(Recorded information)

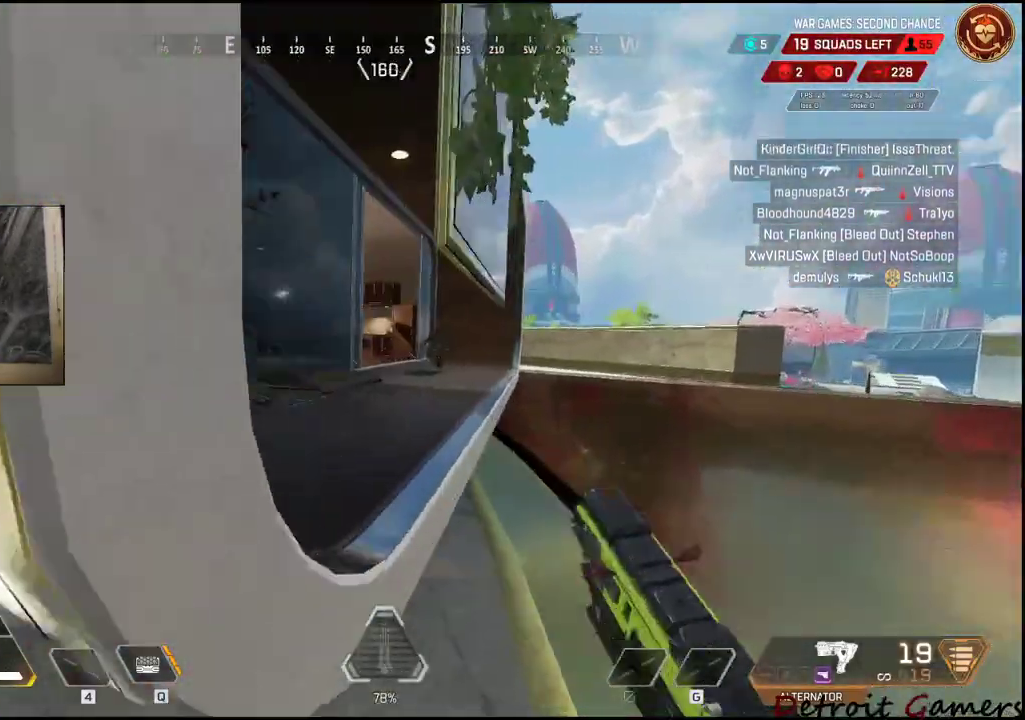
{"keys": ["d", "shift", "w"], "mouse": [], "events": [[333, "w", "up"], [383, "shift", "up"], [383, "w", "down"], [433, "shift", "down"]]}
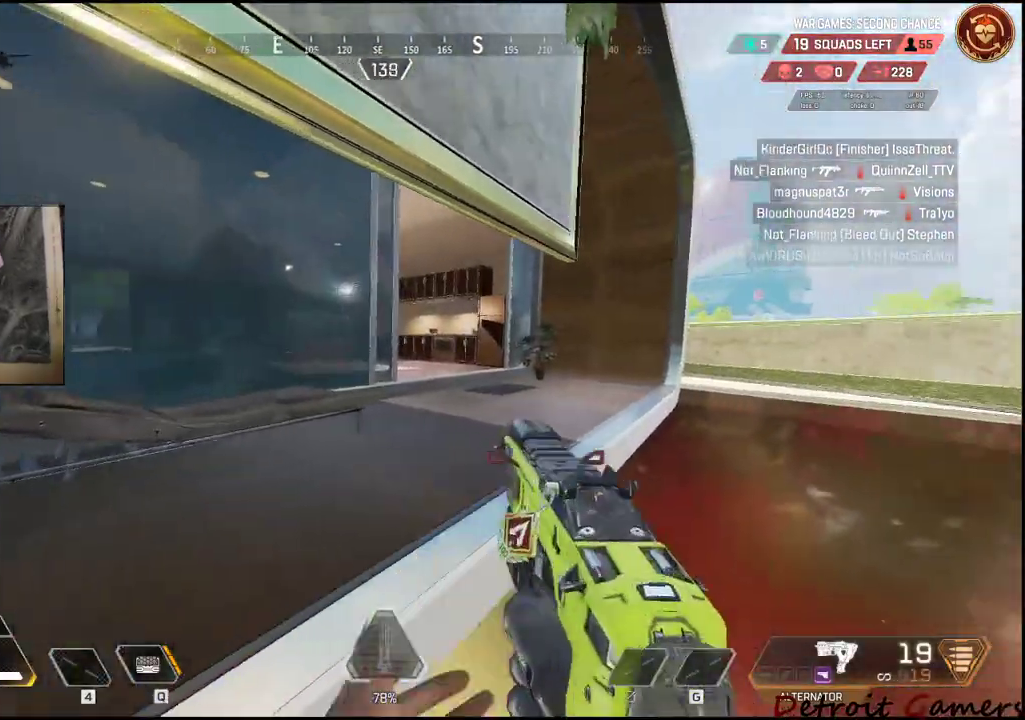
{"keys": ["d"], "mouse": [], "events": [[117, "shift", "up"], [250, "w", "up"]]}
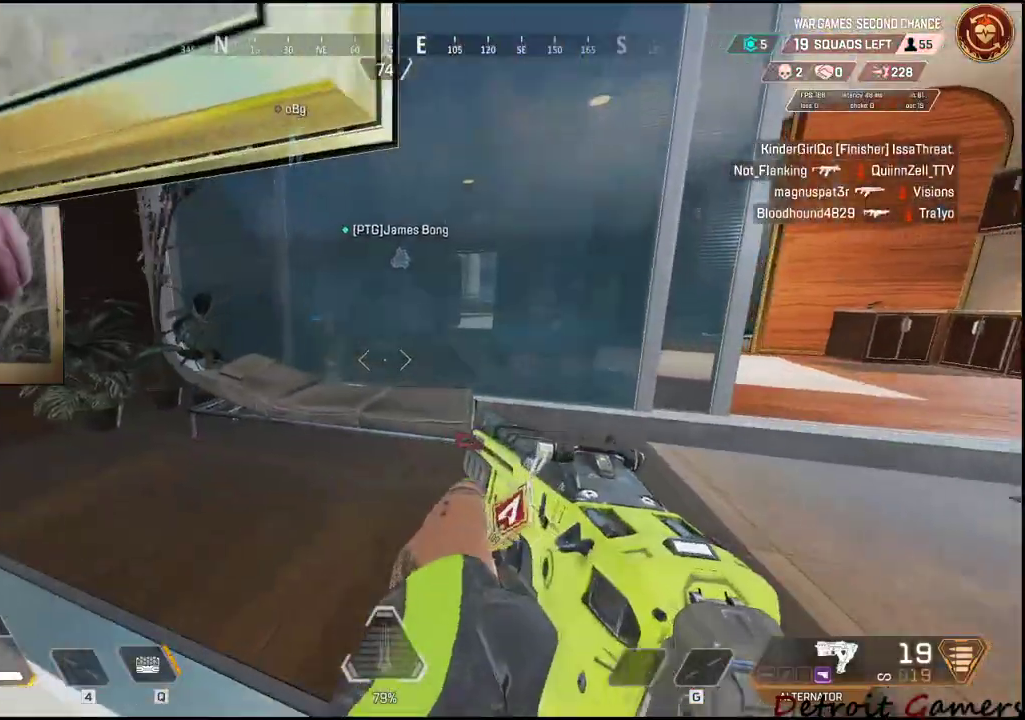
{"keys": ["d", "shift", "w"], "mouse": [], "events": [[367, "shift", "down"], [367, "w", "down"]]}
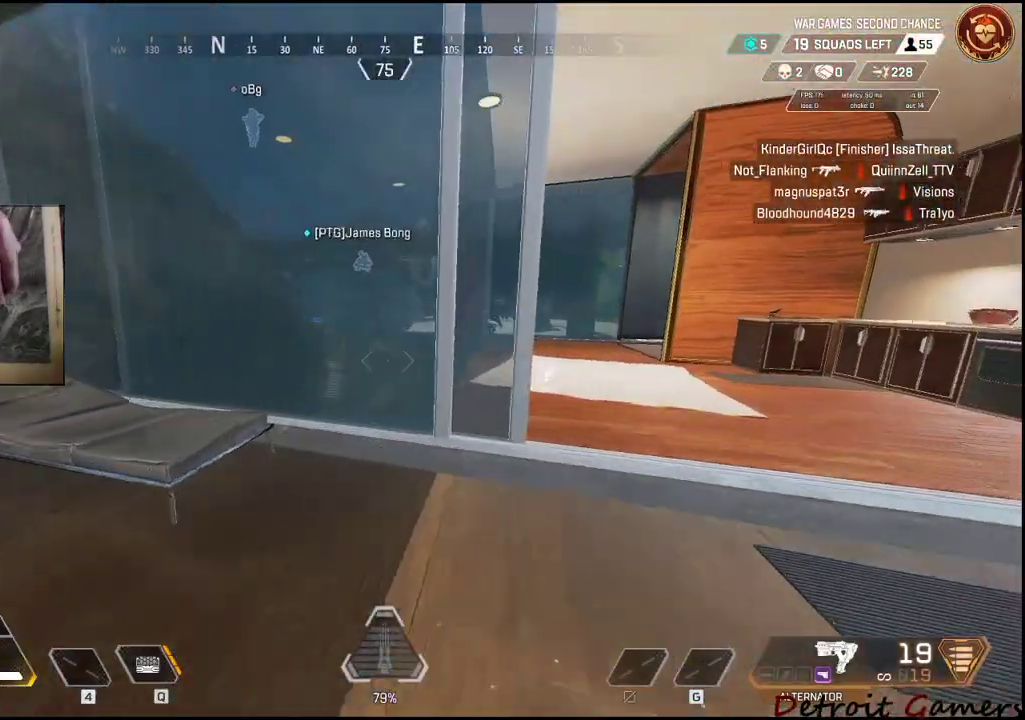
{"keys": ["d", "shift", "w"], "mouse": [], "events": []}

(End Recorded information)

• [Work instruction] Only the pictures are to be left out, and all of the data must otherwise be transcribed exactly.

• [Result of the exercise]
{"keys": ["d", "shift", "w"], "mouse": [], "events": [[333, "w", "up"], [383, "shift", "up"], [383, "w", "down"], [433, "shift", "down"]]}
{"keys": ["d"], "mouse": [], "events": [[117, "shift", "up"], [250, "w", "up"]]}
{"keys": ["d", "shift", "w"], "mouse": [], "events": [[367, "shift", "down"], [367, "w", "down"]]}
{"keys": ["d", "shift", "w"], "mouse": [], "events": []}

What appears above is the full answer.